*Exercise materials*
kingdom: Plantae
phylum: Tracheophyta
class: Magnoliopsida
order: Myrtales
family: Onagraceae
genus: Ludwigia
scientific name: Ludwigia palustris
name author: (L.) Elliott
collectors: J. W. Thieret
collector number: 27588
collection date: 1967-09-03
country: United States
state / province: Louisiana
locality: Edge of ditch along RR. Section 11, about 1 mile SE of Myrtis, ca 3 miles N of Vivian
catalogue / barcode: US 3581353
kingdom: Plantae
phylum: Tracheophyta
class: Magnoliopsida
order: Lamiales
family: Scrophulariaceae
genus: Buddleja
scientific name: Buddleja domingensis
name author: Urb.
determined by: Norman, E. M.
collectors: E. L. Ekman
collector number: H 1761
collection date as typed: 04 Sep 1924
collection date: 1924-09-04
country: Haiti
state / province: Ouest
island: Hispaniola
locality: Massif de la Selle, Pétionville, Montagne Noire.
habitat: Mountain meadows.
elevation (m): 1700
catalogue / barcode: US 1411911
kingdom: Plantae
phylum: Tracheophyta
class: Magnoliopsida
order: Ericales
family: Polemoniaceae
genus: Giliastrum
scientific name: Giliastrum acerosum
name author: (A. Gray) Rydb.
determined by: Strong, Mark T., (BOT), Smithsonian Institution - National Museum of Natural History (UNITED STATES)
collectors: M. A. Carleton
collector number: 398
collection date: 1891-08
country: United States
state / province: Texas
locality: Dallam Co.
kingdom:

*Objective*
Rewrite these entries, swapping "catalogue / barcode" for "catalog number" and leaving everything else unchanged.

*Written answer*
kingdom: Plantae
phylum: Tracheophyta
class: Magnoliopsida
order: Myrtales
family: Onagraceae
genus: Ludwigia
scientific name: Ludwigia palustris
name author: (L.) Elliott
collectors: J. W. Thieret
collector number: 27588
collection date: 1967-09-03
country: United States
state / province: Louisiana
locality: Edge of ditch along RR. Section 11, about 1 mile SE of Myrtis, ca 3 miles N of Vivian
catalog number: US 3581353
kingdom: Plantae
phylum: Tracheophyta
class: Magnoliopsida
order: Lamiales
family: Scrophulariaceae
genus: Buddleja
scientific name: Buddleja domingensis
name author: Urb.
determined by: Norman, E. M.
collectors: E. L. Ekman
collector number: H 1761
collection date as typed: 04 Sep 1924
collection date: 1924-09-04
country: Haiti
state / province: Ouest
island: Hispaniola
locality: Massif de la Selle, Pétionville, Montagne Noire.
habitat: Mountain meadows.
elevation (m): 1700
catalog number: US 1411911
kingdom: Plantae
phylum: Tracheophyta
class: Magnoliopsida
order: Ericales
family: Polemoniaceae
genus: Giliastrum
scientific name: Giliastrum acerosum
name author: (A. Gray) Rydb.
determined by: Strong, Mark T., (BOT), Smithsonian Institution - National Museum of Natural History (UNITED STATES)
collectors: M. A. Carleton
collector number: 398
collection date: 1891-08
country: United States
state / province: Texas
locality: Dallam Co.
kingdom:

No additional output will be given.